I'll definitely check that when I have access to the panel later this week.


----------



## Rainwater01 (Oct 6, 2015)

As I recall it has to do with how the breaker clips to the panel on the back side of the breaker not the bus bar side like other breakers. Hopefully the photos help. Notice the notches on the panel. If there are no flat spaces the breaker won’t physically clip to the panel. The second photo has a straight piece of metal where tandems can faster to the panel. The notches in the first photo prevent that. 

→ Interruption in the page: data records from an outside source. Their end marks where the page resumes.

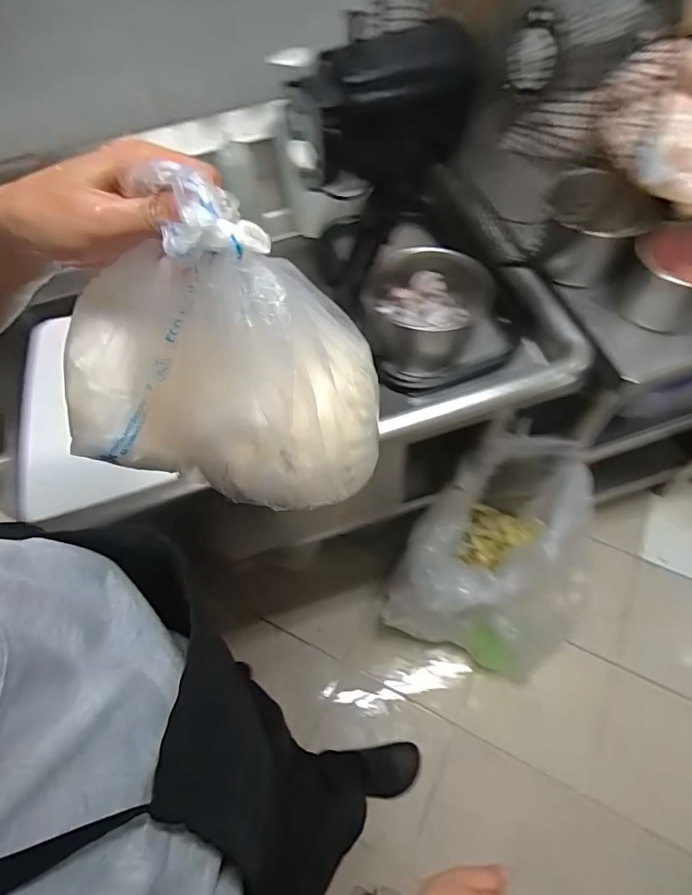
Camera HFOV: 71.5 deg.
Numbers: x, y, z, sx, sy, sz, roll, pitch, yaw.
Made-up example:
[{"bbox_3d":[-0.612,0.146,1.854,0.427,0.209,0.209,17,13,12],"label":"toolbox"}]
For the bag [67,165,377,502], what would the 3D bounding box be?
[{"bbox_3d":[-0.085,-0.048,0.287,0.186,0.191,0.105,-7,59,0],"label":"bag"}]

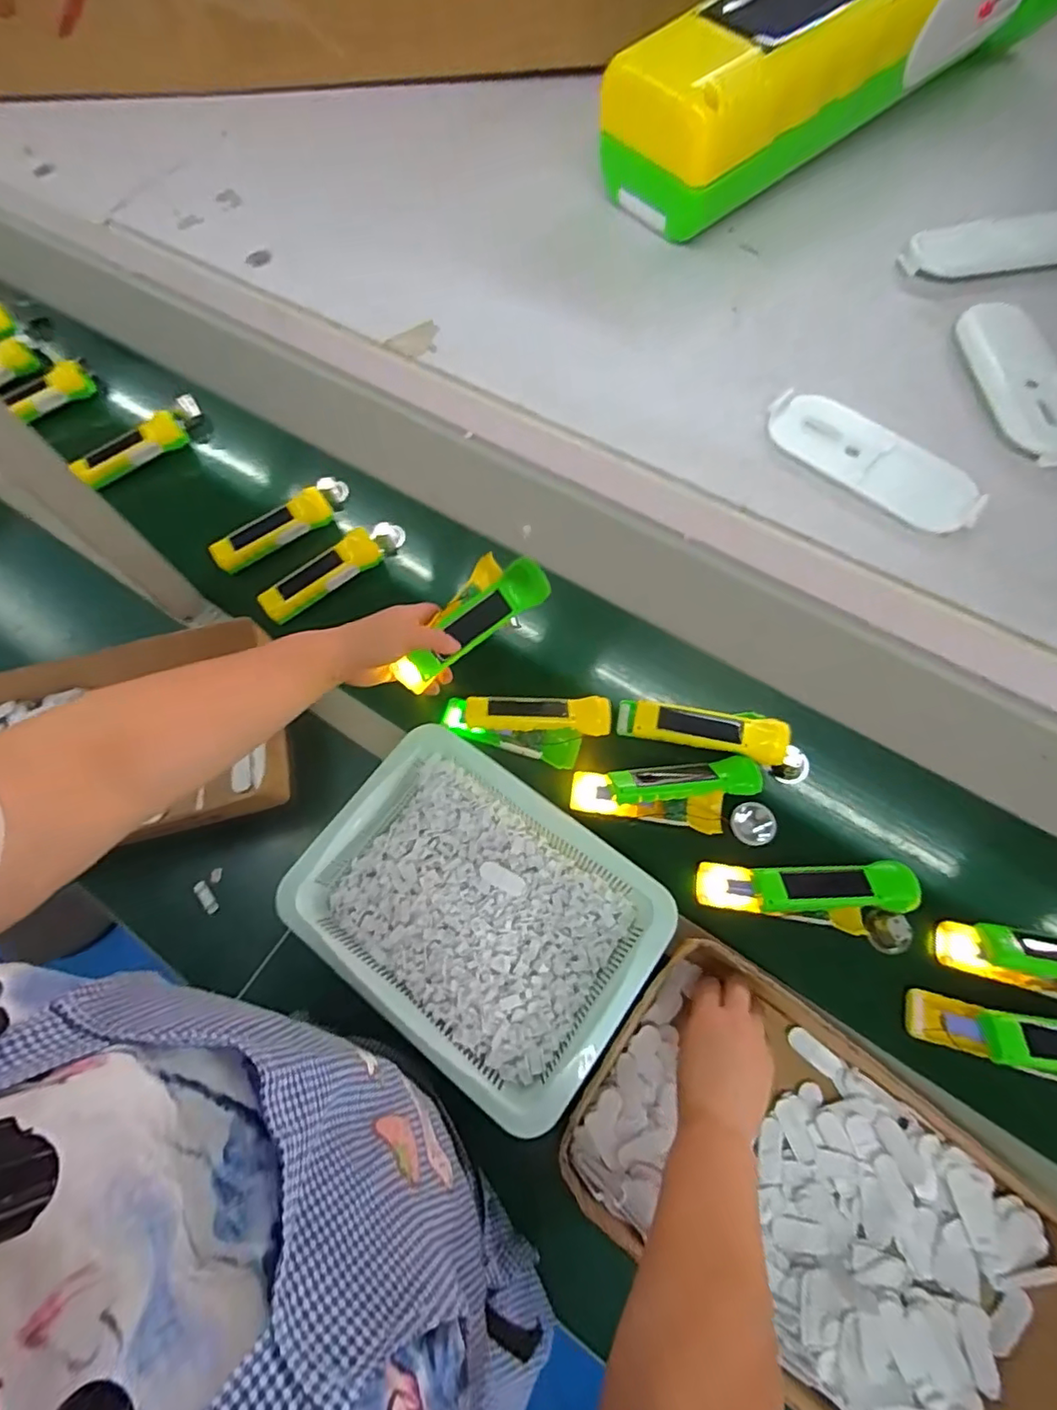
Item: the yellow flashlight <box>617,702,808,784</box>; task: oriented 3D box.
[{"bbox_3d":[0.212,0.032,0.658,0.213,0.046,0.055,14,69,8],"label":"yellow flashlight"}]

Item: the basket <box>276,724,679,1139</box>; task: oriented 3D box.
[{"bbox_3d":[-0.047,0.197,0.560,0.314,0.074,0.233,35,73,15],"label":"basket"}]

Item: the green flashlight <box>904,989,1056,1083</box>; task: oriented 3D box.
[{"bbox_3d":[0.481,0.331,0.535,0.225,0.056,0.095,13,69,8],"label":"green flashlight"}]

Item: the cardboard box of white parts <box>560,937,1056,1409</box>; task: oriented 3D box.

Sent from my iPhone using Tapatalk


----------



## dspiffy (Nov 25, 2013)

This looks like exactly the same panel that is in my house, and mine has several tandem breakers installed. When I needed to replace one, I just went to Menards (less than a mile away) and it was a normally stocked item.


----------



## Norcal (Mar 22, 2007)

There was a huge base of Cutler-Hammer panels installed before Eaton introduced the twin breaker, there is a 9.5 out 10 chance that a C-H panel is not listed for use with twins, a easy way to tell is to install a twin in a panel, if it is NOT securely latched to the rail, & flops around, the twin is not intended to be used there, which is the case for most C-H/Eaton panels.

There is a small tit on the rail that is not shown in any of the photos shown in previous posts that a twin latches on to, if it is there the breaker will fit properly & securely.


----------



## cuba_pete (Dec 8, 2011)

Info is inside, on the label.
(not my job to vet)


----------